Magnetic field induced phase transitions and phase diagrams of multiferroic Mn0.95Co0.05WO4 with cycloidal spin structure

Slightly Co-doped ${\mathrm{MnWO}}_{4}$ at the lowest 5% Co concentration, for which the multiferroic cycloidal phase becomes a ground state, has been studied in magnetic fields up to 60 T by bulk magnetic and electric polarization measurements along different crystallographic directions. The field induced magnetic transitions up to 12 T and the ways they proceed were tracked also by single-crystal neutron diffraction, and the relevant field induced magnetic structures were identified and refined. The complete magnetoelectric phase diagrams for magnetic fields along distinct directions in relation to the cycloidal spin structure have been constructed for magnetic field values exceeding those necessary to induce a spin-flip transition into the paramagnetic state.

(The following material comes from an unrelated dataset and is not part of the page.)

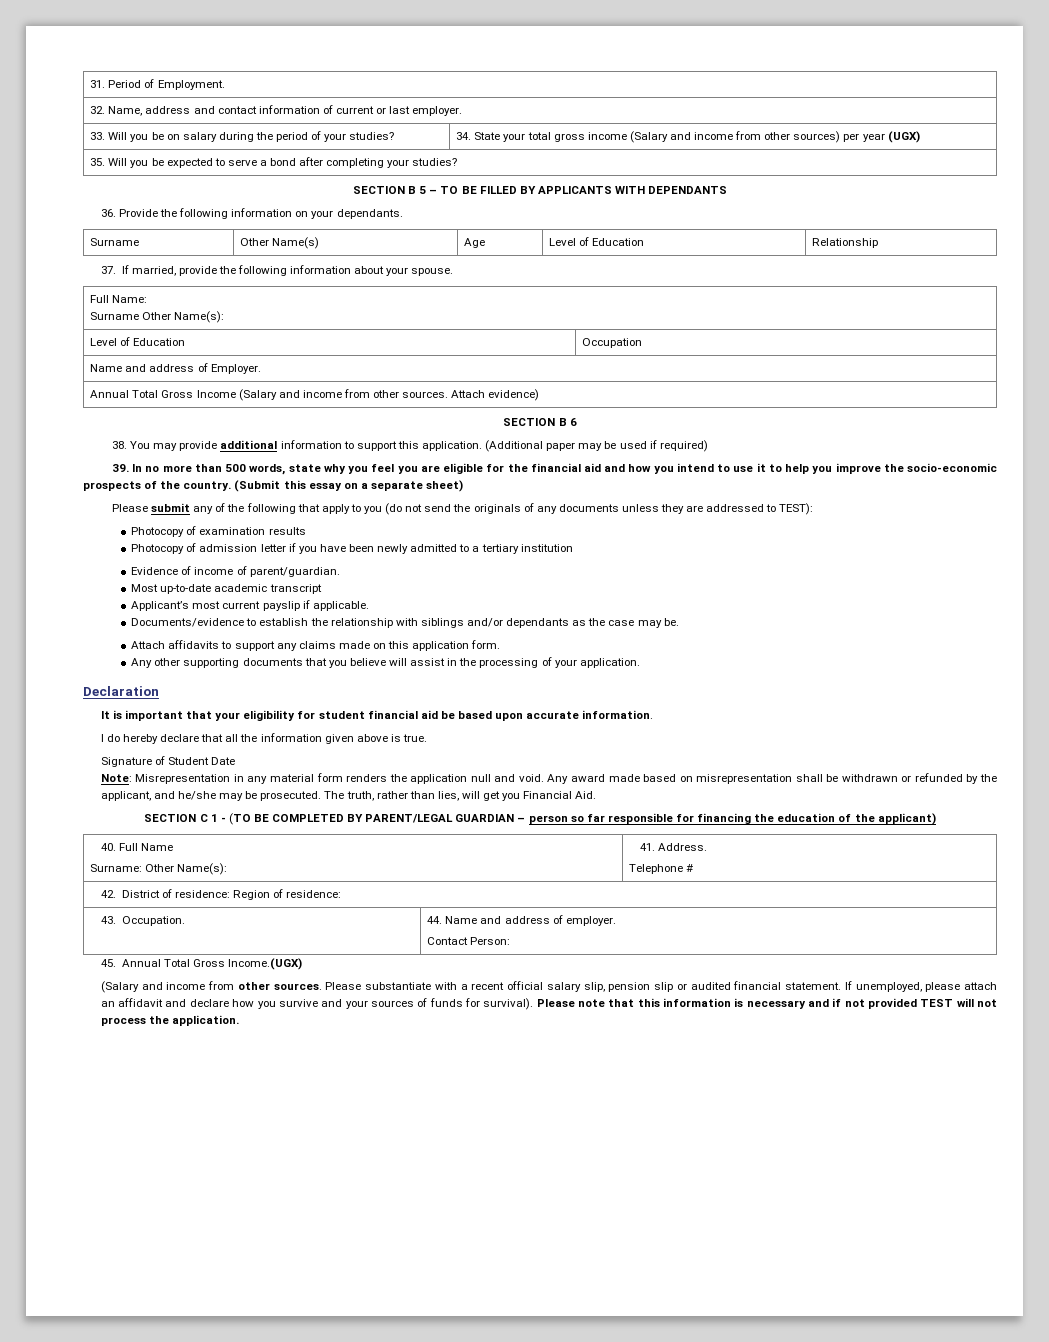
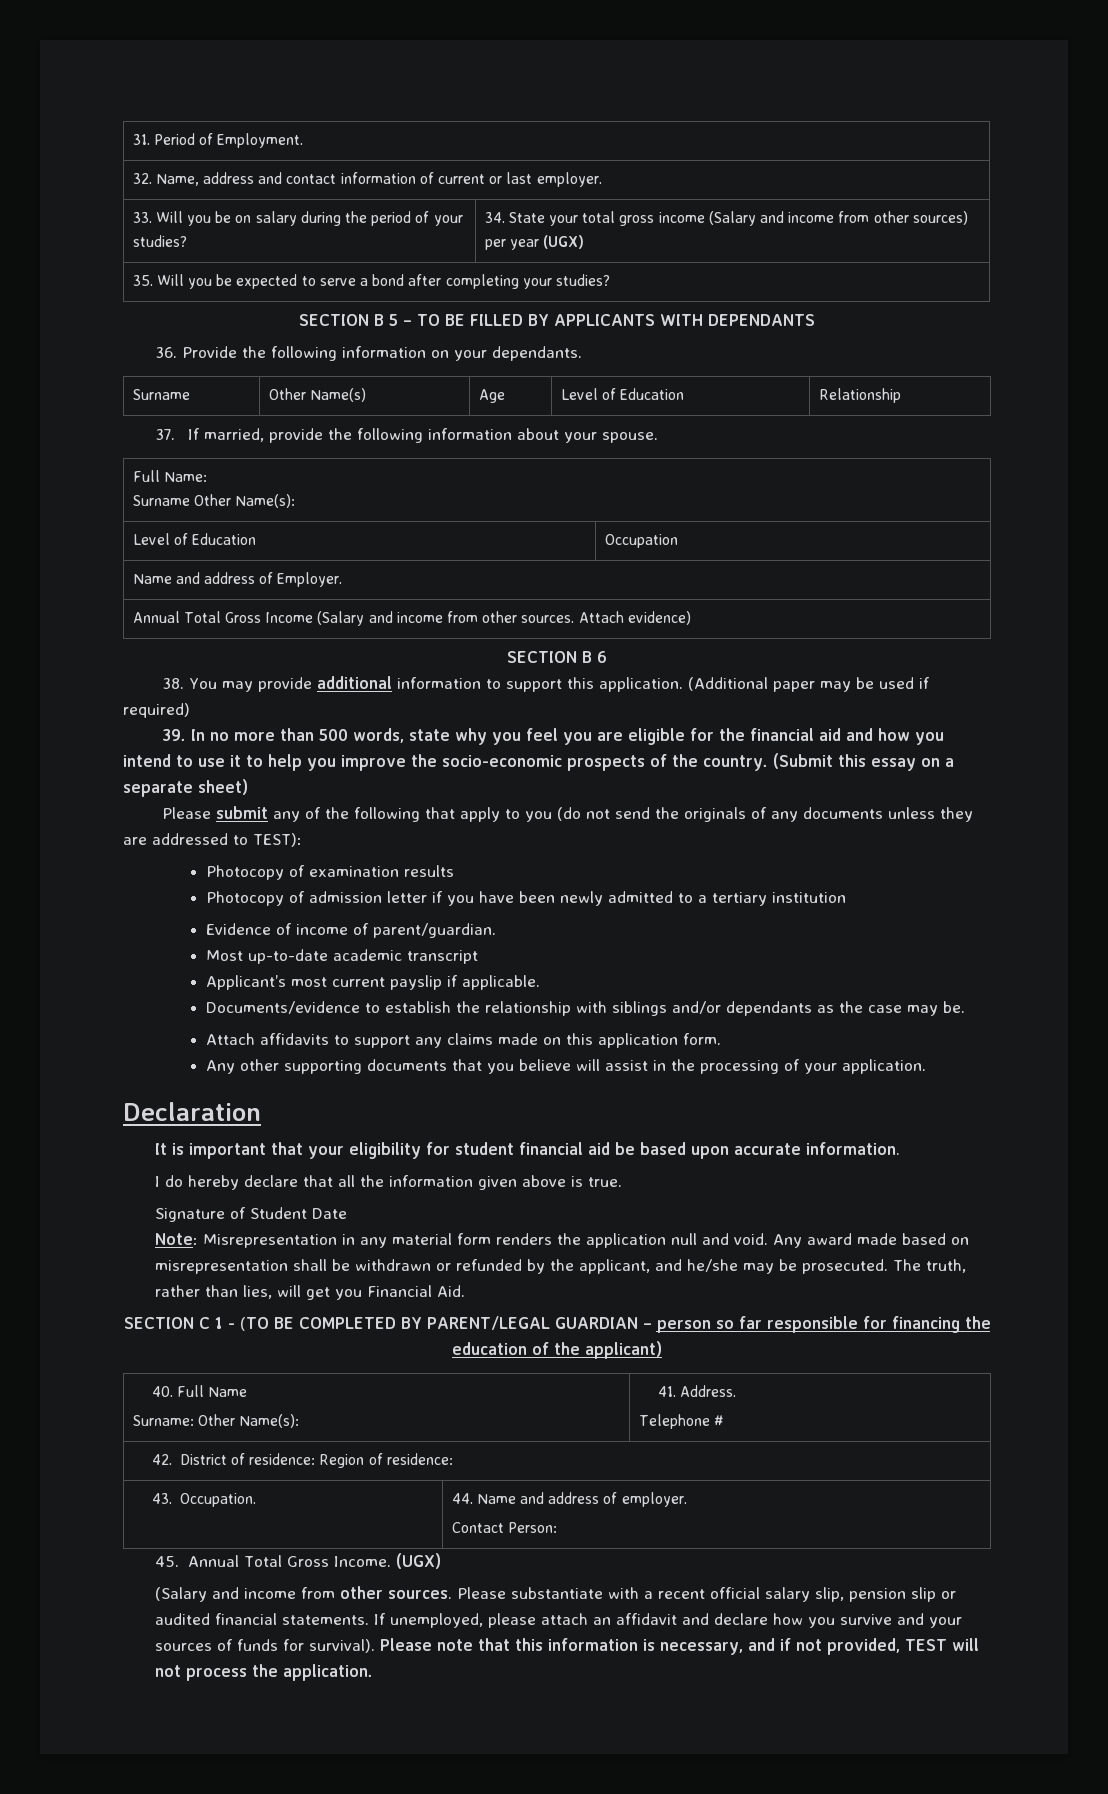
[227,958,302,970] Income.(UGX) -> [333,1553,441,1569] Income. (UGX)
[785,982,842,990] statement. -> [282,1615,370,1625] statements.
[746,1000,806,1009] necessary -> [660,1642,744,1655] necessary,
[867,998,917,1009] provided -> [827,1638,901,1655] provided,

Their common feature is the existence of nonpolar sinusoidal phases identified by the disappearance of the electric polarization in a field regime slightly below the spin-flip transition. At lower magnetic fields either continuous or abrupt field induced reorientations of the cycloidal magnetic structures were observed, respectively, for a field direction along the crystallographic $b$ axis or along the easy magnetic axis, and the different character of those transitions has been attributed to specific features in the magnetic anisotropy.